Quel est le rôle exact de Philippe Jeantot ?
"Il est énorme. D’ailleurs, nous retraçons la genèse du futur patron du Vendée Globe. Quand il navigue à Ste Marine, puis qu’il entre à la Comex avec pour objectif de faire un tour du monde façon "La Longue Route" ou dans l’esprit de "Sur la route" de Jack Kérouac. On fait le portrait de Philippe Jeantot en présentant le premier BOC Challenge qu’il remporte. Comment il rencontre Philippe de Villiers en 1983 alors que celui-ci n’est pas encore en politique mais chef d’entreprise avec le "Puy du Fou" et "Radio Alouette". Une amitié profonde naît entre ces deux hommes extrêmement différents. Puis il y a le catamaran Crédit Agricole 2 et le départ du deuxième BOC Challenge sur Crédit Agricole 2."
Comment émerge l’idée d’une telle course ?
"Tous les skippers adhèrent à l’idée d’un tour du monde en solitaire et sans escale, avec des motivations différentes mais c’est Jeantot qui dégaine le premier ! En janvier 1988, à l’hôtel Intercontinental, rue de Castiglione à Paris (hôtel où se tient le 16 septembre 2004 la conférence de presse du Vendée Globe 2004-2005, mais sans Jeantot !), il annonce le lancement du Globe Challenge. Deux guest stars sont invitées puisque Bernard Moitessier et Robin Knox-Johnston sont présents. On est bien dans la filiation du Golden Globe de 1968 qu’a remporté le marin anglais. Mais en septembre 1989, il se dit sur les pontons du Grand Pavois qui se tient à La Rochelle que cette course ne partira jamais. C’est là qu’intervient le premier sauvetage de la course par Philippe de Villiers, devenu depuis un an le président du Conseil Général de Vendée. Villiers convoque les chefs d’entreprises du département. Seule la société Fleury Michon répond à l’appel. Il décide alors de mettre de l’argent de la poche de la Vendée et la course devient officiellement le Vendée Globe Challenge."

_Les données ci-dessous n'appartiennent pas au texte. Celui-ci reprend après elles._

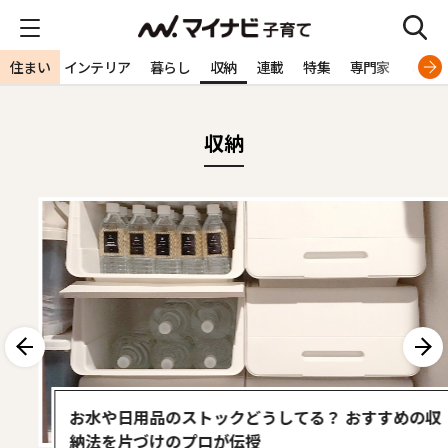
住まい
住宅
インテリア
暮らし
収納
連載
特集
専門家
とっ
収納
前へ
次へ
お水や日用品のストックどうしてる？ おすすめの収
納法を片づけのプロが伝授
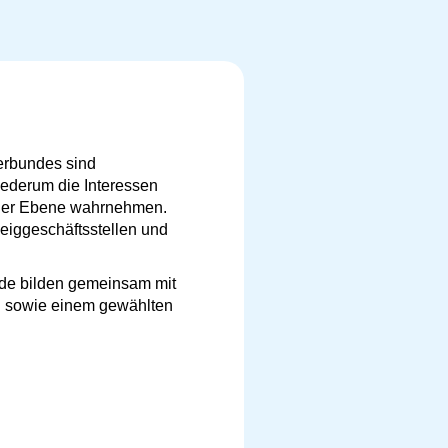
erbundes sind
iederum die Interessen
naler Ebene wahrnehmen.
eiggeschäftsstellen und
nde bilden gemeinsam mit
n
sowie einem gewählten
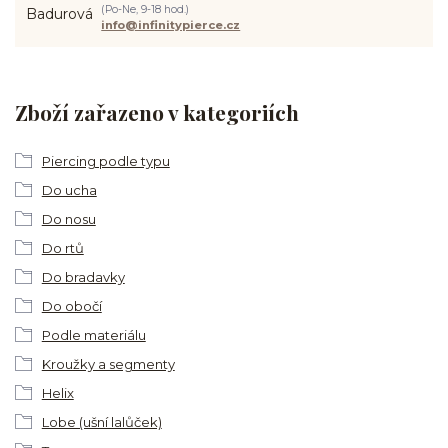
(Po-Ne, 9-18 hod.)
info@infinitypierce.cz
Zboží zařazeno v kategoriích
Piercing podle typu
Do ucha
Do nosu
Do rtů
Do bradavky
Do obočí
Podle materiálu
Kroužky a segmenty
Helix
Lobe (ušní lalůček)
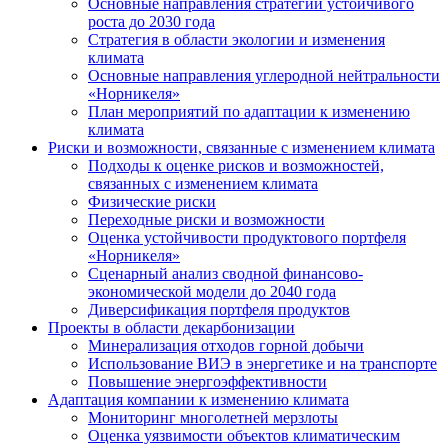
Основные направления стратегии устойчивого
роста до 2030 года
Стратегия в области экологии и изменения
климата
Основные направления углеродной нейтральности
«Норникеля»
План мероприятий по адаптации к изменению
климата
Риски и возможности, связанные с изменением климата
Подходы к оценке рисков и возможностей,
связанных с изменением климата
Физические риски
Переходные риски и возможности
Оценка устойчивости продуктового портфеля
«Норникеля»
Сценарный анализ сводной финансово-
экономической модели до 2040 года
Диверсификация портфеля продуктов
Проекты в области декарбонизации
Минерализация отходов горной добычи
Использование ВИЭ в энергетике и на транспорте
Повышение энергоэффективности
Адаптация компании к изменению климата
Мониторинг многолетней мерзлоты
Оценка уязвимости объектов климатическим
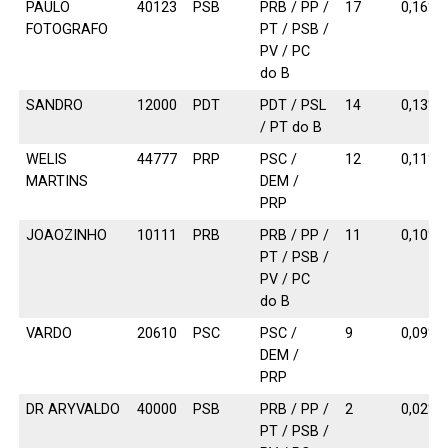
PAULO
40123
PSB
PRB / PP /
17
0,16%
FOTOGRAFO
PT / PSB /
PV / PC
do B
SANDRO
12000
PDT
PDT / PSL
14
0,13%
/ PT do B
WELIS
44777
PRP
PSC /
12
0,11%
MARTINS
DEM /
PRP
JOAOZINHO
10111
PRB
PRB / PP /
11
0,10%
PT / PSB /
PV / PC
do B
VARDO
20610
PSC
PSC /
9
0,09%
DEM /
PRP
DR ARYVALDO
40000
PSB
PRB / PP /
2
0,02%
PT / PSB /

La première éditon du "Vendée Globe Challenge" est devenue mythique...
"Bien sûr, mais elle repose aussi sur une sorte de malentendu qui se crée entre le public, les médias et les gens qui vont y participer. La course est présentée comme l’Everest de la voile avec des concurrents super préparés alors que ce n’est pas le cas pour tous. Il y a aussi un autre malentendu car, quand ils partent, tout le monde se pose la question de savoir "quels sont ceux qui vont en revenir ?". Or pour les skippers, la question est plutôt "qui va y arriver sans faire la moindre escale ?". Les marins se demandent si le matériel et les bonshommes vont tenir sur une telle distance sans s’arrêter. À l’époque, seuls cinq hommes seulement l’ont fait. Et le Golden Globe, c’était 20 ans auparavant. En plus, dans les magazines de voile français, on ne parle à cette époque que des multicoques avec, en particulier, le suivi de leurs performances dans Voiles et Voiliers par Christian Février et ses "Multibulles". En fait, le Vendée Globe va vraiment sauver la classe des monocoques... On essaye aussi de montrer comment le Vendée Globe est une compétition unique dans le monde du sport où, du premier au dernier, tout le monde a gagné !"
Puis arrive le temps de lancer une deuxième édition ?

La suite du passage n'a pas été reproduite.